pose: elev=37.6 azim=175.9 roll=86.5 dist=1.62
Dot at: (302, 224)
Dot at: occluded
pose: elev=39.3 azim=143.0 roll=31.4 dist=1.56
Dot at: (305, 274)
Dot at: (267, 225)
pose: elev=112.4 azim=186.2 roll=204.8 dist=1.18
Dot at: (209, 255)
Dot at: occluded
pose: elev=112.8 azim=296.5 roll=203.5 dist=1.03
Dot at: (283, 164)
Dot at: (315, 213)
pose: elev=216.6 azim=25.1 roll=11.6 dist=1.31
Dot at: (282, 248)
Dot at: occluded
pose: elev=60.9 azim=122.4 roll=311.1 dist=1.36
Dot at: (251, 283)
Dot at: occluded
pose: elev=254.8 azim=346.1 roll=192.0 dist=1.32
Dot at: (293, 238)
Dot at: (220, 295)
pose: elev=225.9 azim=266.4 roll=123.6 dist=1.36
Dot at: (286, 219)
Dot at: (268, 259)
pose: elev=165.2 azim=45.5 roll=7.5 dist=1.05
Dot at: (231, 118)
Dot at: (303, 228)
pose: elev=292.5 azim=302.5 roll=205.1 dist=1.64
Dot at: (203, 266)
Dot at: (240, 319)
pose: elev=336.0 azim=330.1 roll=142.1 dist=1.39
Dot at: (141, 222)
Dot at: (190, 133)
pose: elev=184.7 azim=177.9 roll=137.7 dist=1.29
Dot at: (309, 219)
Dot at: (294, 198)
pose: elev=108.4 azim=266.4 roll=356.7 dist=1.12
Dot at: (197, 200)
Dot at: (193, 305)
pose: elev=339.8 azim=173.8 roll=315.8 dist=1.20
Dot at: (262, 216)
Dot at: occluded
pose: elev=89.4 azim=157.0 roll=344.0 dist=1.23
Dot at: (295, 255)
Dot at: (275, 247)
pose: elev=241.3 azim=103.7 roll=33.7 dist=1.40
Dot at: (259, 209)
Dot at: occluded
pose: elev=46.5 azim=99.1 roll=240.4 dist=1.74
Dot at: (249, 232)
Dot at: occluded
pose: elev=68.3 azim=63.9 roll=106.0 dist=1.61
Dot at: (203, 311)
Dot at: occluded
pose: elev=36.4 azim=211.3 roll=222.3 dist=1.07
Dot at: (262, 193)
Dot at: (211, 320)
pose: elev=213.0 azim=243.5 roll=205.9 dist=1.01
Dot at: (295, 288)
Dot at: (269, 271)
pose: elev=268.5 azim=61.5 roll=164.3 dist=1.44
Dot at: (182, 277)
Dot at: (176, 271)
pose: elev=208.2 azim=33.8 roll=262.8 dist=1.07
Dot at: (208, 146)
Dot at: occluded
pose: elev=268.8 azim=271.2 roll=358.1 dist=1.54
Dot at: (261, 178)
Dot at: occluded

● ● ● ● ●

* _GIVEN TASK_
Reproduce the listing above in full, swapping every "pose" for "camera" and leaving everything else as it is.

* _OUTPUT FOR THIS TASK_
camera: elev=37.6 azim=175.9 roll=86.5 dist=1.62
Dot at: (302, 224)
Dot at: occluded
camera: elev=39.3 azim=143.0 roll=31.4 dist=1.56
Dot at: (305, 274)
Dot at: (267, 225)
camera: elev=112.4 azim=186.2 roll=204.8 dist=1.18
Dot at: (209, 255)
Dot at: occluded
camera: elev=112.8 azim=296.5 roll=203.5 dist=1.03
Dot at: (283, 164)
Dot at: (315, 213)
camera: elev=216.6 azim=25.1 roll=11.6 dist=1.31
Dot at: (282, 248)
Dot at: occluded
camera: elev=60.9 azim=122.4 roll=311.1 dist=1.36
Dot at: (251, 283)
Dot at: occluded
camera: elev=254.8 azim=346.1 roll=192.0 dist=1.32
Dot at: (293, 238)
Dot at: (220, 295)
camera: elev=225.9 azim=266.4 roll=123.6 dist=1.36
Dot at: (286, 219)
Dot at: (268, 259)
camera: elev=165.2 azim=45.5 roll=7.5 dist=1.05
Dot at: (231, 118)
Dot at: (303, 228)
camera: elev=292.5 azim=302.5 roll=205.1 dist=1.64
Dot at: (203, 266)
Dot at: (240, 319)
camera: elev=336.0 azim=330.1 roll=142.1 dist=1.39
Dot at: (141, 222)
Dot at: (190, 133)
camera: elev=184.7 azim=177.9 roll=137.7 dist=1.29
Dot at: (309, 219)
Dot at: (294, 198)
camera: elev=108.4 azim=266.4 roll=356.7 dist=1.12
Dot at: (197, 200)
Dot at: (193, 305)
camera: elev=339.8 azim=173.8 roll=315.8 dist=1.20
Dot at: (262, 216)
Dot at: occluded
camera: elev=89.4 azim=157.0 roll=344.0 dist=1.23
Dot at: (295, 255)
Dot at: (275, 247)
camera: elev=241.3 azim=103.7 roll=33.7 dist=1.40
Dot at: (259, 209)
Dot at: occluded
camera: elev=46.5 azim=99.1 roll=240.4 dist=1.74
Dot at: (249, 232)
Dot at: occluded
camera: elev=68.3 azim=63.9 roll=106.0 dist=1.61
Dot at: (203, 311)
Dot at: occluded
camera: elev=36.4 azim=211.3 roll=222.3 dist=1.07
Dot at: (262, 193)
Dot at: (211, 320)
camera: elev=213.0 azim=243.5 roll=205.9 dist=1.01
Dot at: (295, 288)
Dot at: (269, 271)
camera: elev=268.5 azim=61.5 roll=164.3 dist=1.44
Dot at: (182, 277)
Dot at: (176, 271)
camera: elev=208.2 azim=33.8 roll=262.8 dist=1.07
Dot at: (208, 146)
Dot at: occluded
camera: elev=268.8 azim=271.2 roll=358.1 dist=1.54
Dot at: (261, 178)
Dot at: occluded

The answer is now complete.